The Steelers found early success with their blitz, getting a sack and a Minkah Fitzpatrick pick-six on their first two. Fitzpatrick's interception and score, his first of either this season, gave the Steelers a 10-0 lead just a few minutes into the first quarter.

The pick-six also came on third down, a trouble area for the Steelers' defense in the previous week's win against the Eagles. That wasn't the case Sunday, as the Steelers allowed the Browns to convert just 1 of 12 third downs and none of their three fourth-down attempts.

"We had a better plan," Tomlin said of the third-down success. "It starts with us as coaches and then the guys performed better, and they finished it off. But we were both JV last week, players and coaches, and we got better this week."

Tomlin added of Fitzpatrick's interception: "It sent a message to them that third down wasn't going to be easy sledding today, and we needed it, obviously."

On the next drive, the Steelers forced another three-and-out, this time with a Bud Dupree sack of Mayfield on third-and-6.

"Baker is a good quarterback," Dupree said. "At the end of the day, he's one of those top-notch guys. Respect is due. We don't really think about hurting a player. We just go out and we hit him a couple of times. We know his ribs hurt ... but we don't intentionally go in and try to hurt somebody."

The Steelers have recorded three or more sacks in six consecutive games, going back to the 2019 season finale against the Ravens. The streak ties the longest in franchise history with the 1994, 2001 and 2004 seasons. The Steelers are also only the second team in league history, joining the 1985 New York Giants, with at least three sacks and an interception in each of their first five games of the season.
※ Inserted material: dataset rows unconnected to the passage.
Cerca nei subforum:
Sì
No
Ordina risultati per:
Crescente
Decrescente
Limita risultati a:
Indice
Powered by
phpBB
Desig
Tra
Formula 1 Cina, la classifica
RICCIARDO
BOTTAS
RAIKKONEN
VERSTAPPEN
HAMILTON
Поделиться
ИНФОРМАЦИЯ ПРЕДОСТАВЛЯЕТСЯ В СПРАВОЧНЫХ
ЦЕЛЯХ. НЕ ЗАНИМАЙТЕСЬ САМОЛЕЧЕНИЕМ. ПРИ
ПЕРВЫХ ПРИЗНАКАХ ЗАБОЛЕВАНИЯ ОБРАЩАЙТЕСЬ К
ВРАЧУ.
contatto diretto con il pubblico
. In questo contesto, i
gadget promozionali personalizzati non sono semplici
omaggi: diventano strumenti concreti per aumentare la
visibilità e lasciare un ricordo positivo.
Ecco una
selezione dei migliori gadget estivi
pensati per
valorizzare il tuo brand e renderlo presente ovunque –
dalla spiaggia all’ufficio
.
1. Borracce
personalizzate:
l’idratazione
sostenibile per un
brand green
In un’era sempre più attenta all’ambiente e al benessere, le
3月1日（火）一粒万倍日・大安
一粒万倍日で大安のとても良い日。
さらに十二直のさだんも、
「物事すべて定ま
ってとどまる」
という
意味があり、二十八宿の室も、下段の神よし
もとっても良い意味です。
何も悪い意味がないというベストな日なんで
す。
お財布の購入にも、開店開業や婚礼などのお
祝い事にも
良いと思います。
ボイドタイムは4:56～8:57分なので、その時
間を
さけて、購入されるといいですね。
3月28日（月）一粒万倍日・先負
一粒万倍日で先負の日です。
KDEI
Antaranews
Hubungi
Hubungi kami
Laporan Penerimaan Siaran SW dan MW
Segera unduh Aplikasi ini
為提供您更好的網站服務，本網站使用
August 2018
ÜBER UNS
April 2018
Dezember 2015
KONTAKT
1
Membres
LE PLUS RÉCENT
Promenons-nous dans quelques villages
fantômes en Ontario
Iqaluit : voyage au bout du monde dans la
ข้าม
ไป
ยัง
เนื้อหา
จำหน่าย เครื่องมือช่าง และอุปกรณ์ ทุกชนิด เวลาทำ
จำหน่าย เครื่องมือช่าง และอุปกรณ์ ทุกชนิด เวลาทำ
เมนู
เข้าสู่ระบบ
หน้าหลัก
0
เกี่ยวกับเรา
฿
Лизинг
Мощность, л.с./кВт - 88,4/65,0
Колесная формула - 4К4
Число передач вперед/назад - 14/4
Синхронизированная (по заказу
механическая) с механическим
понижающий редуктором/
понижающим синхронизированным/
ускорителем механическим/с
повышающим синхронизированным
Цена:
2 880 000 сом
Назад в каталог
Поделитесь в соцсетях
Before he was replaced by Keenum, Mayfield completed 10 of 18 attempts for 119 yards with one touchdown and two interceptions for a passer rating of 54.9.

The Browns entered the game with one of the league's best rushing attacks, but it was shut down by the Steelers, who managed to balance bringing pressure on Mayfield with slowing Kareem Hunt better than they did a week ago, when they faced running back Miles Sanders and the Eagles.

Hunt averaged 3.1 yards per carry, picking up 40 yards on 13 carries.

Instead it was the Steelers who dominated in the rushing game, taking advantage of Cleveland's subpar safeties. James Conner racked up 101 yards on 20 carries and scored the team's first offensive touchdown for a 17-0 lead in the second quarter. Receiver Chase Claypool and running back Benny Snell Jr. also managed to score rushing touchdowns.

The Steelers' ground game finished with 129 yards on 37 carries and three touchdowns, while the defense held the Browns' rushing attack to just 75 yards on 22 carries.

"We didn't have to throw many in the second half when you have a lead like that," Ben Roethlisberger said. "It felt like an old Bill Cowher offense."

After posting an anemic offensive performance without Roethlisberger last season, the Steelers have scored at least 26 points in each of their first five games for the first time in franchise history. Last season, the team scored 26 or more points in just four games.

With a 38-7 lead thanks to Snell's fourth-quarter touchdown, Roethlisberger went to the bench for the final eight minutes of the game, allowing Mason Rudolph to play one drive.

"This is a good football team coming in here," Roethlisberger said. "Our first AFC North game. We wanted to kind of play good football. And we wanted to do it on all phases, and I don't know the last time I came out of the game with eight minutes to go, so that's a good feeling."